Клуб Бланки тотчас понял гибельное действие, которое произведет надбавочный налог, он послал депутацию к правительству. Гарнье-Пажес отвечал делегатам клуба, что само правительство видит неловкость этой меры и постарается поправить ее. Как же оно поправило? Оно велело не взыскивать 45 сантимов с людей, которым мэры выдадут свидетельство, что им нечем заплатить, т. е. с нищих. Если это была шуточная увертка – то Гарнье-Пажес дурной шутник, если же он это сделал по убежденью – то мы имеем право усомниться, не поврежденный ли он. Не токмо во Франции, где, по чрезвычайно развитому чувству гордости, никто не признается в бедности, но где угодно объявите налог с таким оскорбительным изъятием для неимущих – то его или никто не заплотит, или все. Так и случилось в некоторых департаментах, – там, где не заплатили, правительство приняло военные меры. Ропот был всеобщий, он продолжается до сих пор. –
Перейдите от внутренней политики к внешней – вы встретите то же самое: колебание, ошибки, риторику, – та же половинчатость, тот же Ламартин. Весть о провозглашении республики потрясла всю Европу; даже Англия покачнулась на своих твердых готических основаниях. Вы помните, месяца не прошло после 25 февраля – Берлин, Вена, Милан были в полном восстании; Германия с конца на конец, от Франкфурта до Кенигсберга, волновалась; Италия приготовлялась к войне с Австрией. Французская республика делалась естественною главою всего движения, – какая разница с республикой, провозглашенной 22 сентября 1792 года: тогда в Европе едва нашлась небольшая горсть людей, как Кант, Фихте, Форстер, опередивших свой век, которая в благоговейном удивлении смотрела на великие события, совершавшиеся во Франции; теперь все народы Европы рукоплескали Парижу, новая республика, водворявшаяся без крови, отовсюду встречала горячую симпатию. Депутация за депутацией являлась к Временному правлению с приветами от разных стран. Поляки, немцы, итальянцы, североамериканцы, ирландцы и, наконец, английские демократы и чартисты наперерыв заявляли свою дружбу и удивление.
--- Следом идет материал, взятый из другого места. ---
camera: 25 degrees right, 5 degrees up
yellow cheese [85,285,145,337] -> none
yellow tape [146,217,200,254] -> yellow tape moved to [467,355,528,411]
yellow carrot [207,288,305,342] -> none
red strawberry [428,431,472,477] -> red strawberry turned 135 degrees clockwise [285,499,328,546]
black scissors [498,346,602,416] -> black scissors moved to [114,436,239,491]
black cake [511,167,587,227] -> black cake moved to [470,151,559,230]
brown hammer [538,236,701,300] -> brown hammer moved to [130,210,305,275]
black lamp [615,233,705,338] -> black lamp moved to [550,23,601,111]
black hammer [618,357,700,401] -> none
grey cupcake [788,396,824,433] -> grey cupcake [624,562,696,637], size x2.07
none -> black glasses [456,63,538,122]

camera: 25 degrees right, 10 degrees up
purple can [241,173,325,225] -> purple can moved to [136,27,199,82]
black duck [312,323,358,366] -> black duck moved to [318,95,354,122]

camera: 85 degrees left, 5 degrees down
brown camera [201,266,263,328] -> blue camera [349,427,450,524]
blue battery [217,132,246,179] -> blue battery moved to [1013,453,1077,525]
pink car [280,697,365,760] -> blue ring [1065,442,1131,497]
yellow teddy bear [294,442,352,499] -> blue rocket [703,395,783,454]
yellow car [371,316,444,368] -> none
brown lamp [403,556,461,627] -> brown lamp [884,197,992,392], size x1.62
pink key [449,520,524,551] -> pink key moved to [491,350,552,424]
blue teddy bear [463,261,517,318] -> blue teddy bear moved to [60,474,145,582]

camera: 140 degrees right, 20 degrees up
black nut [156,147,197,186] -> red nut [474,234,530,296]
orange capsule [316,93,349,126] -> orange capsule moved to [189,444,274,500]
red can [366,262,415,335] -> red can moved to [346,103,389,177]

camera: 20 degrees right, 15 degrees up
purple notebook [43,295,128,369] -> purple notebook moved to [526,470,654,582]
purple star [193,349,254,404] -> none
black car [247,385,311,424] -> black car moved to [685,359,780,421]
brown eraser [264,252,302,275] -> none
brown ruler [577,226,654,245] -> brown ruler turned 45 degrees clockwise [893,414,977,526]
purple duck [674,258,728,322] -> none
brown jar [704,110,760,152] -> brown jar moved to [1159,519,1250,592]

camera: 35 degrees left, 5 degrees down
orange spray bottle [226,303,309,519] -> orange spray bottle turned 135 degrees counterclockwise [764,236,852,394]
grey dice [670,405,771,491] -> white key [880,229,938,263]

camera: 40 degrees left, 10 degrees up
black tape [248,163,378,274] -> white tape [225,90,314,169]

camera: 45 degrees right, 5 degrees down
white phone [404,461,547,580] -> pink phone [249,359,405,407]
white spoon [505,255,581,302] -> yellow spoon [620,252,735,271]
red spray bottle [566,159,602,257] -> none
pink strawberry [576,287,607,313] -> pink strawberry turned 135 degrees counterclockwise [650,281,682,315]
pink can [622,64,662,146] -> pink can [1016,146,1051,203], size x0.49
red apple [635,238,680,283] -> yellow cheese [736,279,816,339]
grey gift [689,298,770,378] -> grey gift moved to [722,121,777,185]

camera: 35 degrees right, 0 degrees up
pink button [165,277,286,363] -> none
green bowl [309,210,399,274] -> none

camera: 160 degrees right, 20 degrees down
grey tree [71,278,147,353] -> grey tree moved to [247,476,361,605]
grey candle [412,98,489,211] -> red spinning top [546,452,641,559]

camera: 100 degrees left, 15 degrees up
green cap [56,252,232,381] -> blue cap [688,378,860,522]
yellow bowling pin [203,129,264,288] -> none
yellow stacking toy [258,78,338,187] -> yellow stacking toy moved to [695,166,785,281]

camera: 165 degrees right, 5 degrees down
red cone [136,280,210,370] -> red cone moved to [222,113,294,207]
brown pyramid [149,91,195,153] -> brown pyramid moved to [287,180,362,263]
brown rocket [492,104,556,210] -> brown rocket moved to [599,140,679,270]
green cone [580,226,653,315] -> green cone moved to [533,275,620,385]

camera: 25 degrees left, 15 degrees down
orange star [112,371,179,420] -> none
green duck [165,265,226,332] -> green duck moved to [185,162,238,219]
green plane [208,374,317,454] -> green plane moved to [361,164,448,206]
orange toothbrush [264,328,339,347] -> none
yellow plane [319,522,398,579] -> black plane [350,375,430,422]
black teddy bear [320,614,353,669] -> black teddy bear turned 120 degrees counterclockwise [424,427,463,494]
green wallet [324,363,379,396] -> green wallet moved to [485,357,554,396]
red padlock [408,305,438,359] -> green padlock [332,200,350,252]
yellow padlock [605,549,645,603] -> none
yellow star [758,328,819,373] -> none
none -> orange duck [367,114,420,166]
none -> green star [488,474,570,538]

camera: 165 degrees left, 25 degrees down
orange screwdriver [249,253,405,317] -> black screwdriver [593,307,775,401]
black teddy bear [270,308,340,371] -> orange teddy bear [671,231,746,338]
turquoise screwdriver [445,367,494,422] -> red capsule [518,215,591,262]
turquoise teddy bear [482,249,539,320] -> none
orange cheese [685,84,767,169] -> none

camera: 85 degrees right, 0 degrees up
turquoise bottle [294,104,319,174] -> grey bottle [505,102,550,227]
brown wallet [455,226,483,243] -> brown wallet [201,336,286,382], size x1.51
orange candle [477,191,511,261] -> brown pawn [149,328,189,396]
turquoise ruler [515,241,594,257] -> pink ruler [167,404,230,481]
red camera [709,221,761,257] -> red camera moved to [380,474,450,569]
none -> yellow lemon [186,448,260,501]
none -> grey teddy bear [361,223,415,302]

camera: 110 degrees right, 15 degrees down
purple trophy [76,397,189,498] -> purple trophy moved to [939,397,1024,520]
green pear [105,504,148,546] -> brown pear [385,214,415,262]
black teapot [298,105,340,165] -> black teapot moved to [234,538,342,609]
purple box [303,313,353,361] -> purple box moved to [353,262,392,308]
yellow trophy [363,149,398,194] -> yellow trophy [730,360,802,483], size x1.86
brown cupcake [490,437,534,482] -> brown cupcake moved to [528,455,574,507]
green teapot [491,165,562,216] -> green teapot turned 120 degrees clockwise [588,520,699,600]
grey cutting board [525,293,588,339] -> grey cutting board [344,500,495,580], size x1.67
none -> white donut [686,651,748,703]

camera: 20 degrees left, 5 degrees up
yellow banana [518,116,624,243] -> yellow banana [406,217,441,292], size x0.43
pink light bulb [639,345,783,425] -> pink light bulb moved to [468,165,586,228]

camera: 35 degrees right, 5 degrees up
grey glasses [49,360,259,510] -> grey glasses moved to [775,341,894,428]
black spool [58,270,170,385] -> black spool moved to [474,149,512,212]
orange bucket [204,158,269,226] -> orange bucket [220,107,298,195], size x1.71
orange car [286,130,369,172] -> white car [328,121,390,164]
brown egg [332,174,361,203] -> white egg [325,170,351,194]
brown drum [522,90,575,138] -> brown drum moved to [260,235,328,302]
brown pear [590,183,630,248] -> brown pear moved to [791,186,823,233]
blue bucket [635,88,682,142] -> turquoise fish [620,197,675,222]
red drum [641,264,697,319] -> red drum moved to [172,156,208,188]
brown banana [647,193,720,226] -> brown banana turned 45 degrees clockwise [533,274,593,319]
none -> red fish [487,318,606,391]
Ни в какую эпоху Империи Франция не имела такого влияния на всю Европу, как в марте месяце 1848. – Я был в Италии в это время и видел своими глазами действие магических слов «R'epublique Francaise». Пий девятый, один из всех монархов, которого народ любил, перепугался до полусмерти и начал снова делать уступку за уступкой, иезуиты были придавлены, кардиналы присмирели. Король неаполитанский укладывал драгоценные вещи и держал вготове пароход. Карл-Альберт, чтоб спасти корону, становился в главе итальянской войны. Савойя предлагала республике присоединиться. Правительства были деморализованы, сбиты с толку, народы – за Францию; испуг был так велик, что прусский король и австрийский император согласились на демократические конституции и обещали восстановить Польшу. Чтобы разом выразить слабость консервативной стороны и старой политики 1815 года, стоит вспомнить что маленький уголок – Монако и Невшательский кантон – сделали свои революции и никто не думал им серьезно помешать!
Как воспользовалась французская республика этим удивительным стечением обстоятельств? – Она дала время пройти страху, ободрила все правительства и убила все европейское движение.